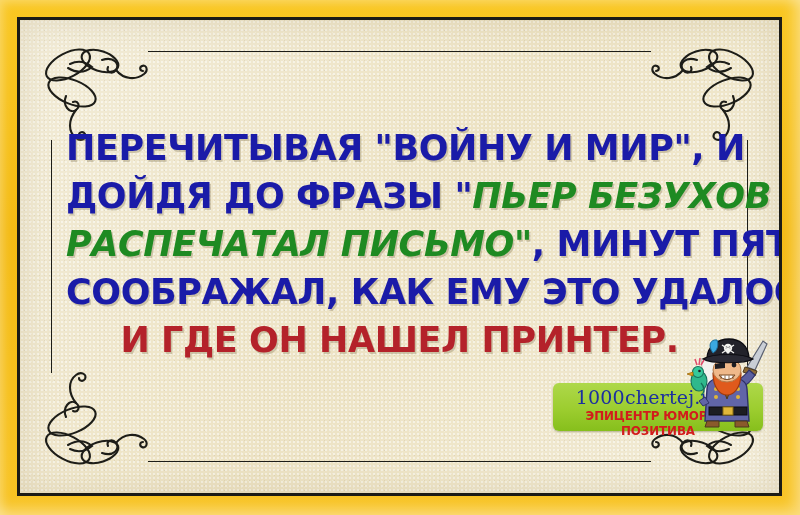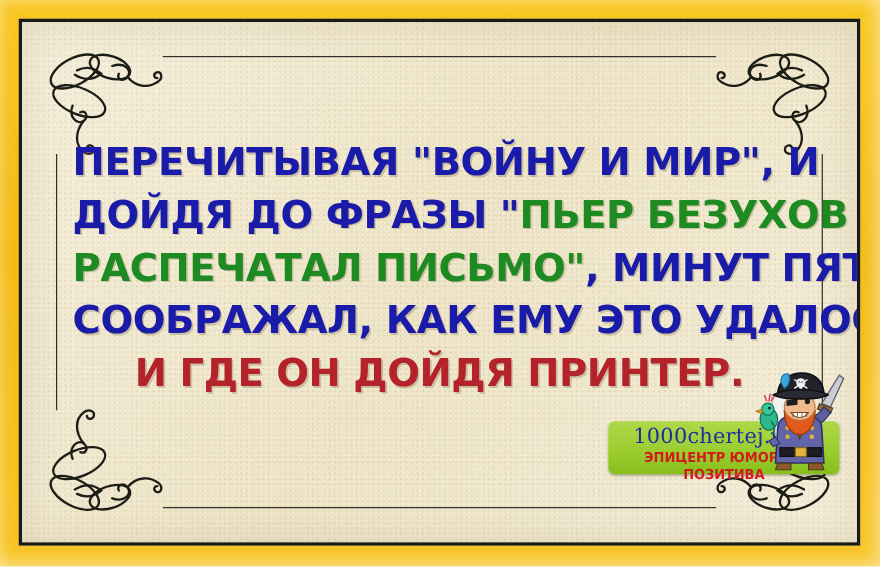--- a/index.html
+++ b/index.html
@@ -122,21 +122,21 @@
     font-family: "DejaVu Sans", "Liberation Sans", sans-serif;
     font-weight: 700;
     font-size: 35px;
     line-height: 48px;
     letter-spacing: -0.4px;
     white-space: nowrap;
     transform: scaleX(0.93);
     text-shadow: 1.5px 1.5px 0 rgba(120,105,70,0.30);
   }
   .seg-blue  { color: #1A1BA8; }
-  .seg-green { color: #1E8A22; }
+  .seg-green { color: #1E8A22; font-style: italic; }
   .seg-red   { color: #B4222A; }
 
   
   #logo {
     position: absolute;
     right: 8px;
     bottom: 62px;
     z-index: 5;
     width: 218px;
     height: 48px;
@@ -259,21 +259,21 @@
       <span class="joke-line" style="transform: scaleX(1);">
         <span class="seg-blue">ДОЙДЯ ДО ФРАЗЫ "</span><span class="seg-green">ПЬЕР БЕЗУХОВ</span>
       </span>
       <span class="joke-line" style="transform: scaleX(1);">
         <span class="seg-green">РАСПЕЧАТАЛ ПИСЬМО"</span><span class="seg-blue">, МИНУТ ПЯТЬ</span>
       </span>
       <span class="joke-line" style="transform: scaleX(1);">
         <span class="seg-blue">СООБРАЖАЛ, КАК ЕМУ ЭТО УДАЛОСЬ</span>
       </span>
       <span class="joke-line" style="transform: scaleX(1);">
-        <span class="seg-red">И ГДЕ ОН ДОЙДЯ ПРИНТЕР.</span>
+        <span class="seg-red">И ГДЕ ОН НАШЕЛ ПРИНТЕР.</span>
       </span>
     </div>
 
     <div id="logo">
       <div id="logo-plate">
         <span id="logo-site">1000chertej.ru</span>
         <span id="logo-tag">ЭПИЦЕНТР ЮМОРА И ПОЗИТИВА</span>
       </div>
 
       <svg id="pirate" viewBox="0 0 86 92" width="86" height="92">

--

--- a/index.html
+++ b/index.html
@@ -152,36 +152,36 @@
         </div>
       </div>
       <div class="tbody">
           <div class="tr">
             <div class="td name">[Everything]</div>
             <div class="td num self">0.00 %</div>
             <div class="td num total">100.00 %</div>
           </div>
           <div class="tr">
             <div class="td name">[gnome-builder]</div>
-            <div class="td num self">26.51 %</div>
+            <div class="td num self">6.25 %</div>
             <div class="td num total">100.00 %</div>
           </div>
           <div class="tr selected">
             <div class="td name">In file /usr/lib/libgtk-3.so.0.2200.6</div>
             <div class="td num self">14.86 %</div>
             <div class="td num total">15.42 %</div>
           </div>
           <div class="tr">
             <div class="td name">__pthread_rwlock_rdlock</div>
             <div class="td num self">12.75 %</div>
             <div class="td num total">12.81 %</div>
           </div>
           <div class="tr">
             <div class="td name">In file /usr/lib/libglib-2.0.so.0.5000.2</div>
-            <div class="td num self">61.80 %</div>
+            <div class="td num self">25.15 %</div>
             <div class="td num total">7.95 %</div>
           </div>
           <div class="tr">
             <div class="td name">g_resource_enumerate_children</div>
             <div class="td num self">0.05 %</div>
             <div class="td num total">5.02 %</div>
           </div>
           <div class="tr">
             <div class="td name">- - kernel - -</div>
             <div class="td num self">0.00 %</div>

*AIM OF THE EXERCISE*
Return every line of the listing above that contains "name".

*WRITTEN SOLUTION*
             <div class="td name">[Everything]</div>
             <div class="td name">[gnome-builder]</div>
             <div class="td name">In file /usr/lib/libgtk-3.so.0.2200.6</div>
             <div class="td name">__pthread_rwlock_rdlock</div>
             <div class="td name">In file /usr/lib/libglib-2.0.so.0.5000.2</div>
             <div class="td name">g_resource_enumerate_children</div>
             <div class="td name">- - kernel - -</div>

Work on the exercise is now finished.